• _What the exercise asks_
Return, word for word, only the lines of the data below that lie between the line with "border-top:1px solid #96C6E8;" and the line with "font-family:inherit; font-size:12px; color:#1a1a1a;", those two lines included.

Excerpts from a dataset:
------------------------

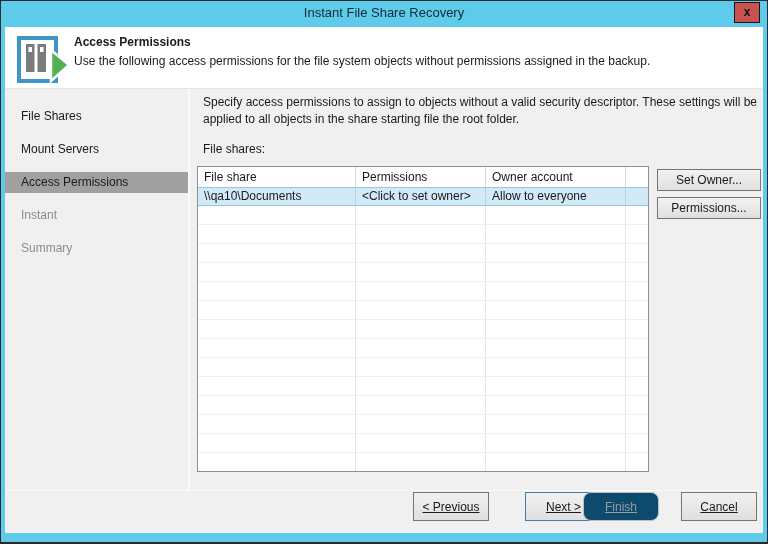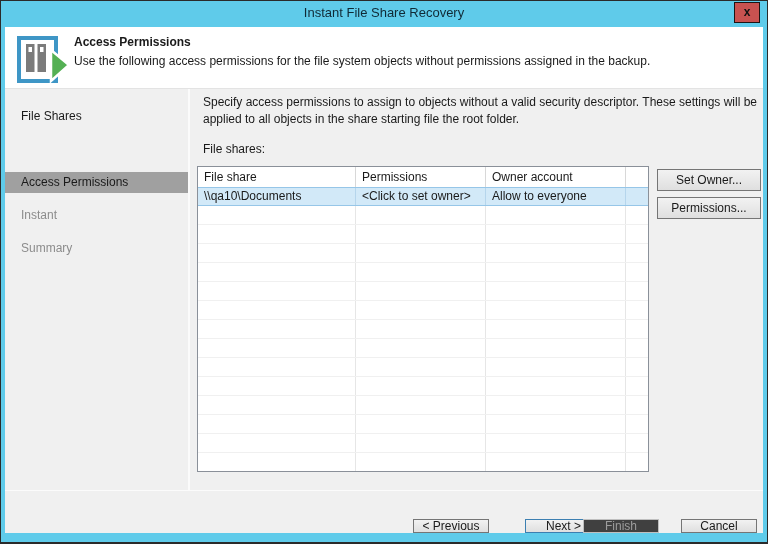--- a/index.html
+++ b/index.html
@@ -57,29 +57,29 @@
   .trow.selected { background:var(--c-sel,#D2E9F8);
     border-top:1px solid #96C6E8; border-bottom:1px solid #96C6E8; }
   .trow.selected .td { line-height:16px; border-right-color:#B5D5EC; }
   .trow.empty { border-bottom:1px solid #F0F0F0; }
 
   
   .btn { background:linear-gradient(#F2F2F2,#DFDFDF); border:1px solid #757575;
     font-family:inherit; font-size:12px; color:#1a1a1a; text-align:center;
     display:flex; align-items:center; justify-content:center; cursor:pointer; }
   .btn.default  { border:1px solid #3C7FB1; }
-  .btn.disabled { color:#9C9C9C; border-color:#BFBFBF; background:#404040; cursor:default; }
+  .btn.disabled { color:#9C9C9C; border-color:#BFBFBF; background:#0c4a6e; cursor:default;border-radius:8px; }
   .sidebtn { position:absolute; left:467px; width:104px; height:22px; }
   .sidebtn.b0 { top:80px; }
   .sidebtn.b1 { top:108px; }
 
   
   .footer { position:absolute; left:5px; right:5px; top:490px; height:43px;
     background:#F0F0F0; border-top:1px solid #FBFBFB; }
-  .fbtn { position:absolute; top:28px; height:14px; }
+  .fbtn { position:absolute; top:1px; height:29px;text-decoration:underline; }
   .fbtn.f0 { left:408px; width:76px; }
   .fbtn.f1 { left:492px; width:77px;margin-left:28px; }
   .fbtn.f2 { left:578px; width:76px; }
   .fbtn.f3 { left:676px; width:76px; }
 </style>
 </head>
 <body>
 
 <div class="window" style="--c-blue: #5FCBEA; --c-close: #C85250; --c-sel: #D2E9F8; --c-step: #A0A0A0;">
 
@@ -100,20 +100,21 @@
         <rect x="23" y="11" width="3.5" height="5" fill="#ffffff"></rect>
         <polygon points="34,14 52,29 34,45" fill="#54B054" stroke="#ffffff" stroke-width="2.5"></polygon>
       </svg>
     </div>
     <div class="htitle">Access Permissions</div>
     <div class="hdesc">Use the following access permissions for the file system objects without permissions assigned in the backup.</div>
   </div>
 
   <div class="sidebar">
     <div class="step done" style="top:17px">File Shares</div>
+    <div class="step done" style="top:50px">Mount Servers</div>
     <div class="step active" style="top:83px">Access Permissions</div>
     <div class="step pending" style="top:116px">Instant</div>
     <div class="step pending" style="top:149px">Summary</div>
   </div>
   <div class="vdivider"></div>
 
   <div class="main">
     <div class="instruction">Specify access permissions to assign to objects without a valid security descriptor. These settings will be applied to all objects in the share starting file the root folder.</div>
     <div class="list-label">File shares:</div>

------------------------

• _Your response_
     border-top:1px solid #96C6E8; border-bottom:1px solid #96C6E8; }
   .trow.selected .td { line-height:16px; border-right-color:#B5D5EC; }
   .trow.empty { border-bottom:1px solid #F0F0F0; }
 
   
   .btn { background:linear-gradient(#F2F2F2,#DFDFDF); border:1px solid #757575;
     font-family:inherit; font-size:12px; color:#1a1a1a; text-align:center;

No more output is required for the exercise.